For me, this started with those stories about him sending horrific gifts to his Suicide Squad co-stars because he was going all method actor to play the Joker, maaaaaaaan.
Get over yourself, dude. You dye your hair green, cackle, and give Batman a hard time. That's about it, and yet somehow he screwed it up.
It didn't win me over when he climbed the Empire State Building for attention either.
Anyway, I'm not a fan, but even I felt a little bad when someone made him walk into a theater showing his latest film, Tron: Ares (Yes, they made another one), that barely had anyone in it.
This is becoming the new trend in showbiz. A movie premieres, and the star shows up to surprise people at a showing. Brad Pitt did it with F1, and I believe Tom Cruise did it at a Mission Impossible screening.
So, naturally, people would be thrilled to see the frontman of the crappy band 30 Seconds to Mars saunter into a Tron showing.
Here's the problem: You may have heard that this movie is bombing hard. Well, if this was the best theater for Leto to walk into… well, that ain't good.
I wouldn't want to be in Leto's limo after that one… oh boy.
And, I swear, Disney has forgotten how to market movies.
Sure, the unabashed wokeness doesn't help, but I feel like this is quietly their biggest problem.
For instance, about a month ago, I saw a video of Jared Leto riding the Tron roller coaster at Disney World.
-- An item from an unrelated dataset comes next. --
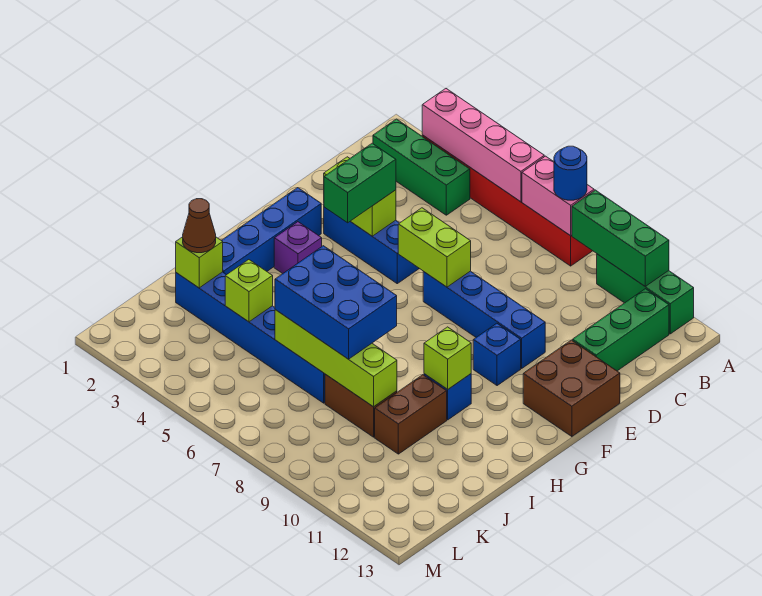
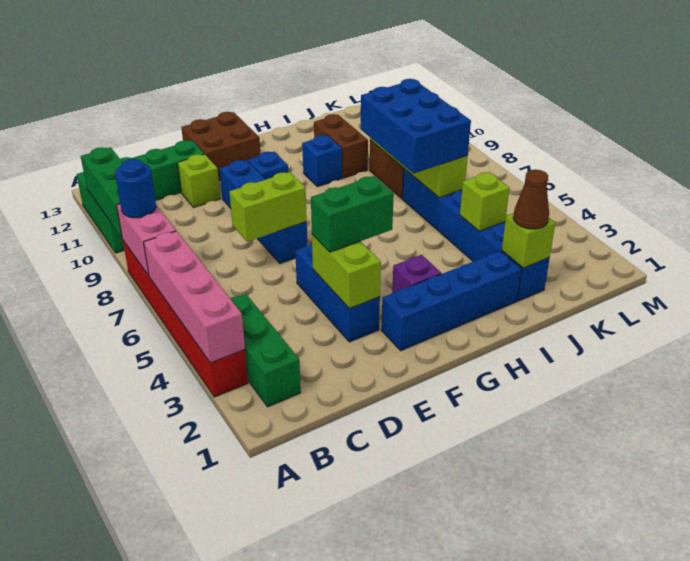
lime brick E6:E7 level 2 -> lime brick D7:E7 level 2
lime brick H10 level 2 -> lime brick D11 level 1
brown brick I10:J10 level 1 -> brown brick I10:I11 level 1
I just assumed his crappy band was in town and wanted to ride it because it's an awesome ride.
A week before that, I was at the same park and walked around that very coaster myself.
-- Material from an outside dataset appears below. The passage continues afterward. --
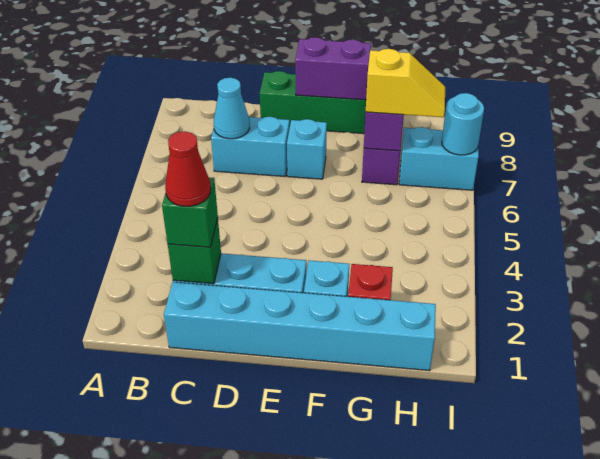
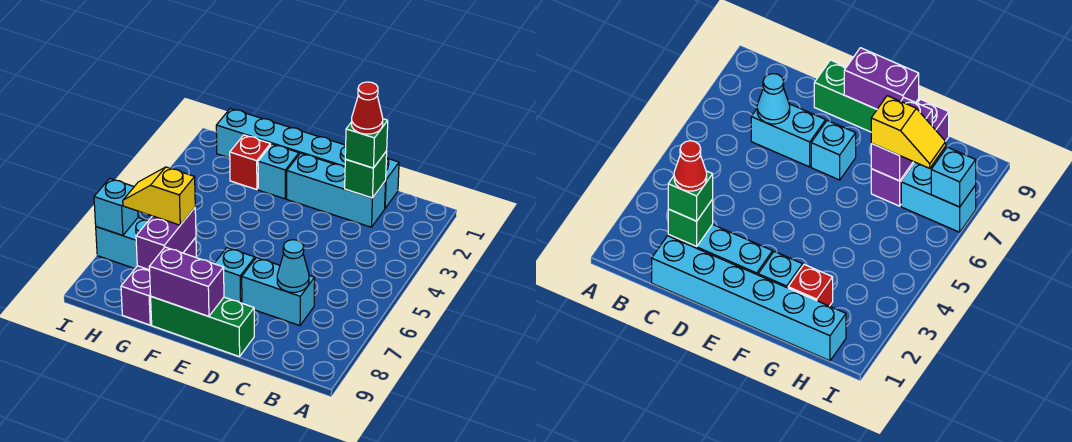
cyan round brick I7 level 2 -> cyan brick I7 level 2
Still, it was weeks later before I realized that there even was a new Tron flick.
Shouldn't one of those things have tipped me off a little?
I mean, Jeff Bridges and his TDS-riddled brain going on Kimmel dressed as "The Dude" and blasting ICE when he's promoting a movie about getting trapped in a video game (I think that's what it's about) didn't help.
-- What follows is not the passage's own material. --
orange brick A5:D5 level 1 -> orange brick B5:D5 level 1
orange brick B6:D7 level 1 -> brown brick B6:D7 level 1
But do you know what else hurts at the box office? People have no idea there's a movie coming out!
Then, when it eats a plate of s--t, maybe don't make the star walk into a sparsely populated Cinemark theater like a conquering hero.
Some PR crony should've peeked into the theater beforehand, noted that it was half-empty, and called an audible.
"Mr. Leto, some kid puked ICEE, imitation butter, and Red Vines all over the first couple of rows, so we're going to scrap this. Anyway, we got you a table at Nobu instead…"
Done. Damage minimized.
This is the kind of thing legendary Hollywood fixer Eddie Mannix would've done back in the day… that and getting someone to whack Superman… allegedly.